Is this function represented by a convolution?

Question

I was wondering whether there is an explicit $f$ such that

$\ln(\cosh(x-y)) = \int_{\mathbb{R}} |x-z|f(z-y) dz.$

Why do I believe that this holds?

Because the function $f(a):=\frac{1}{ \cosh^2(a)}$ already seems to come close

see wolframalpha

Answer 1

We can change variables to $z-y$ in the integral and just assume that $y=0$ in what follows.

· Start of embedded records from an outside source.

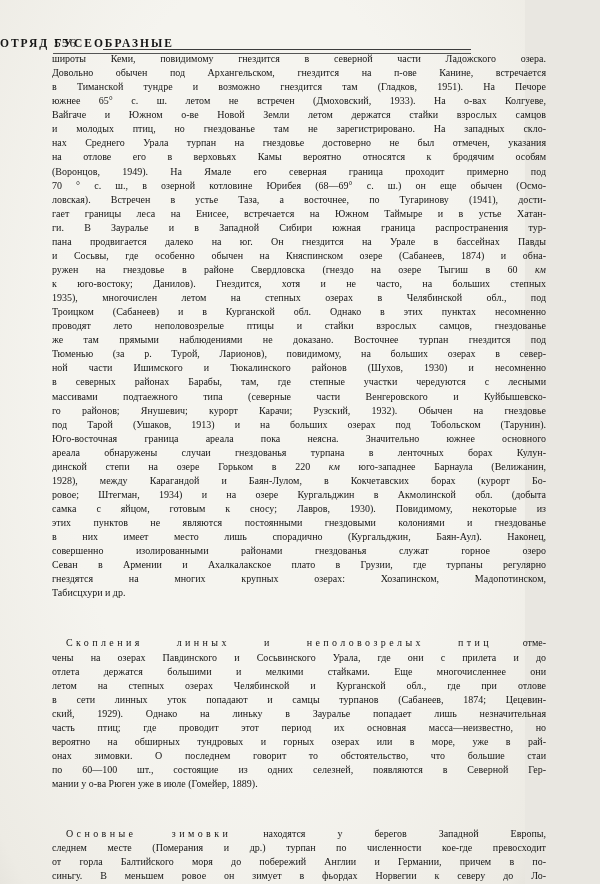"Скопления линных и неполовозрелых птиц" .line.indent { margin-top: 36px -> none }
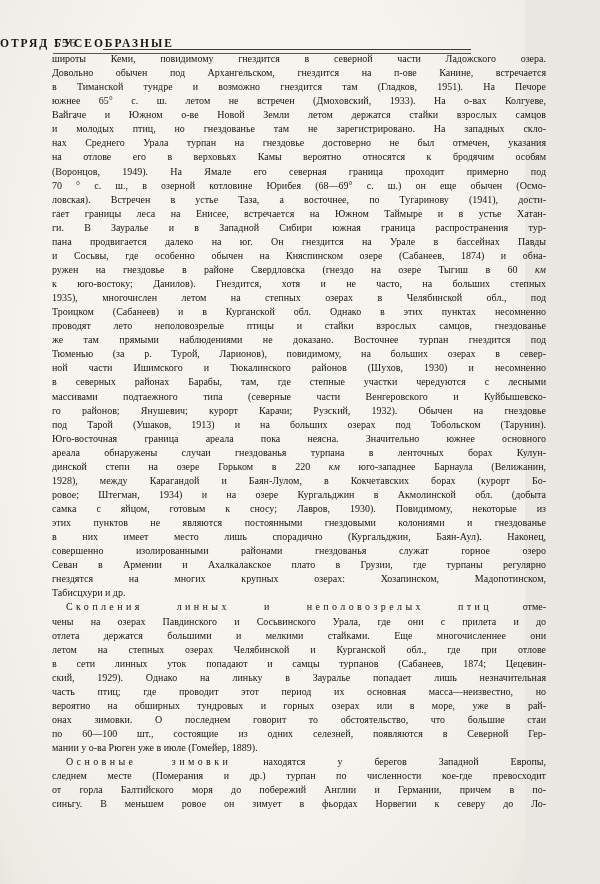"ский, 1929). Однако на линьку" span { text: 1929 -> 1924 }
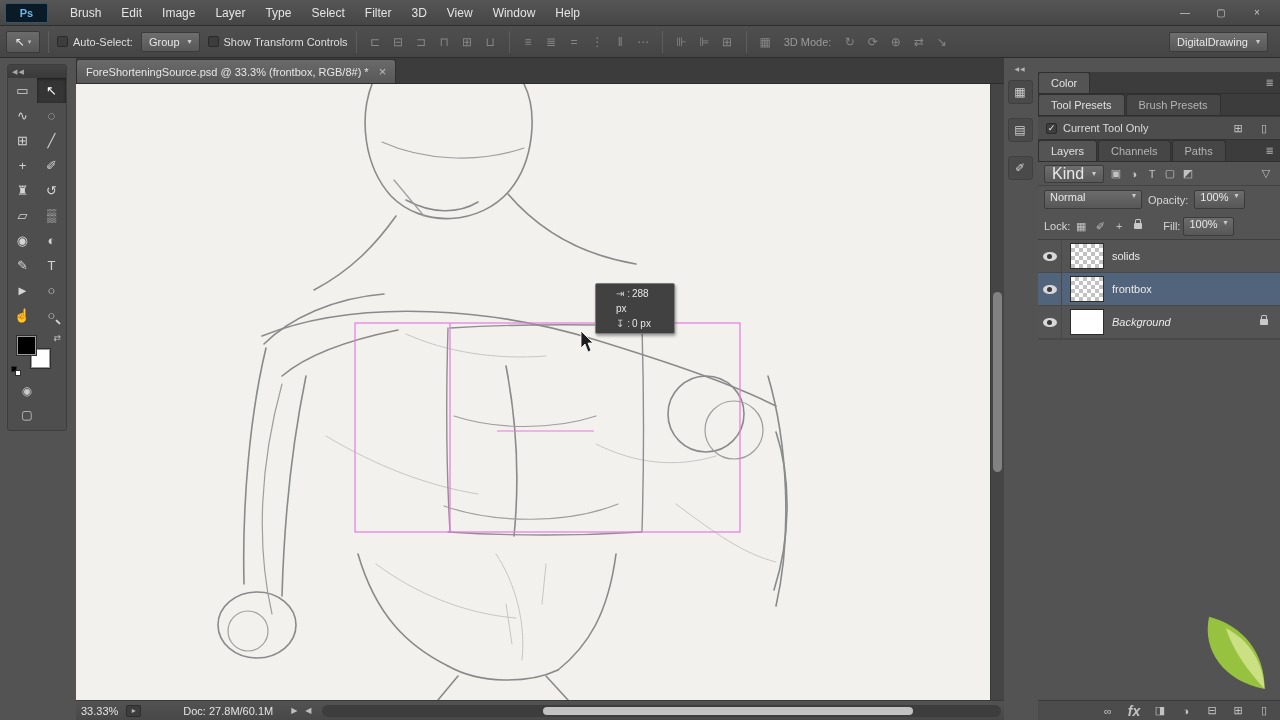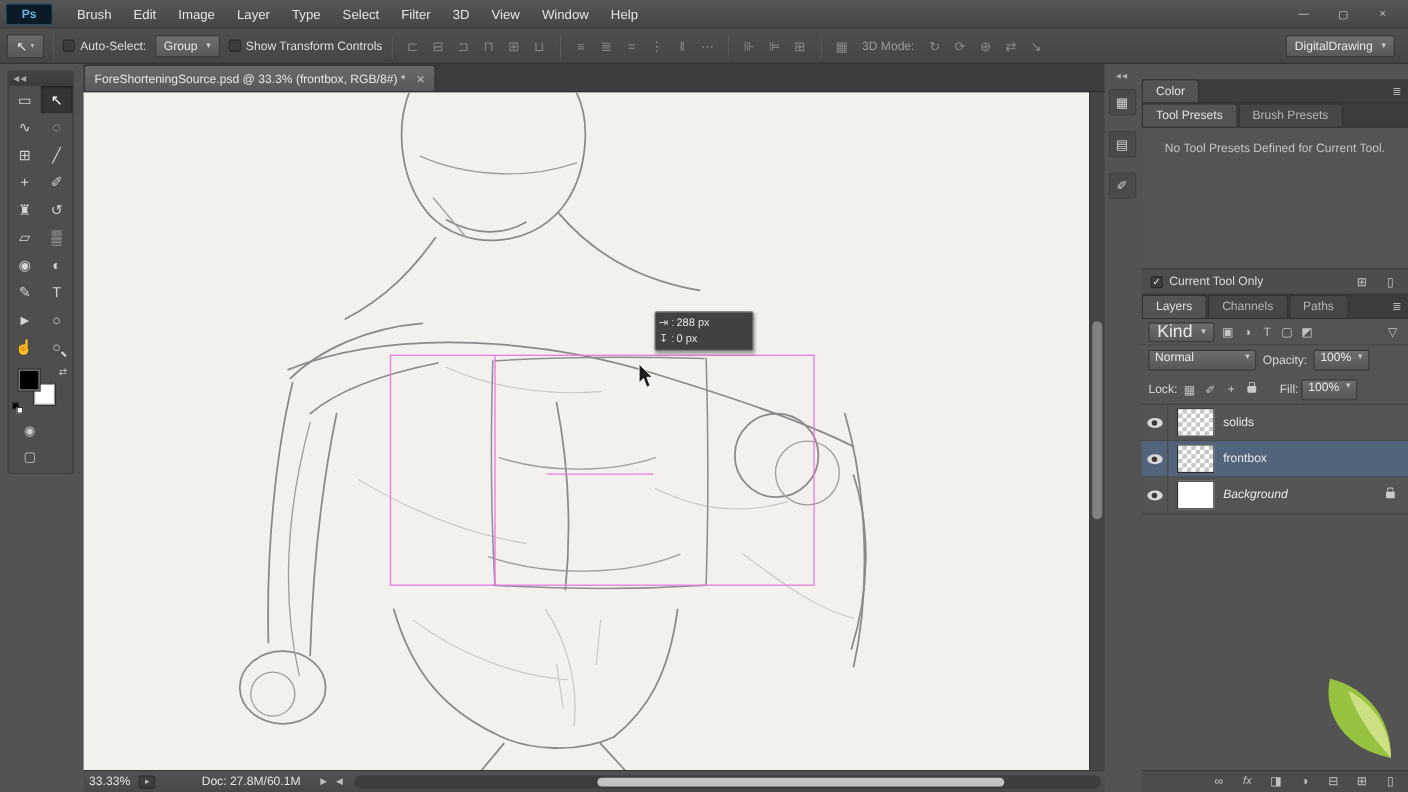"No Tool Presets Defined for" div.presetbody { html: <div> <div>No Tool Presets Defined for Current Tool.</div> </div> -> none }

The answer is in fact no: putting $x=0$ gives $$ \log{\cosh{0}} = \int_{-\infty}^{\infty} \lvert z \rvert f(z) \, dz $$ So we have $$ \int_{-\infty}^{\infty} \lvert z \rvert f(z) \, dz = \int_{0}^{\infty} z (f(z)+f(-z)) \, dz = 0. $$ Differentiating once and evaluating at zero gives $$ 0 = \frac{\sinh{0}}{\cosh{0}} = \int_{-\infty}^{\infty} \frac{z}{\lvert z \rvert} f(z) \, dz = \int_0^{\infty} (f(z)-f(-z)) \, dz. $$ Differentiating twice gives $$ \frac{1}{\cosh^2{x}} = 2f(x) $$ since the derivative of the sign function is $2\delta_0$. Substituting this back in, the second equation is satisfied, but the first is not: $$ \int_{0}^{\infty} \frac{z}{\cosh^2{z}} \, dz = \int_0^{\infty} (1-\tanh{z}) \, dz = \log{2} \neq 0. $$

So you can have $$ \log{2}+\log{\cosh{x}} = \int_{-\infty}^{\infty} \lvert x-z \rvert \frac{1}{2\cosh^2{z}} \, dz, $$ but not without the $\log{2}$: note the convolution operator is linear, but there is no function for which $\int_{-\infty}^{\infty} \lvert x-z \rvert g(z) \, dz = C $: the left-hand side has a nonzero derivative.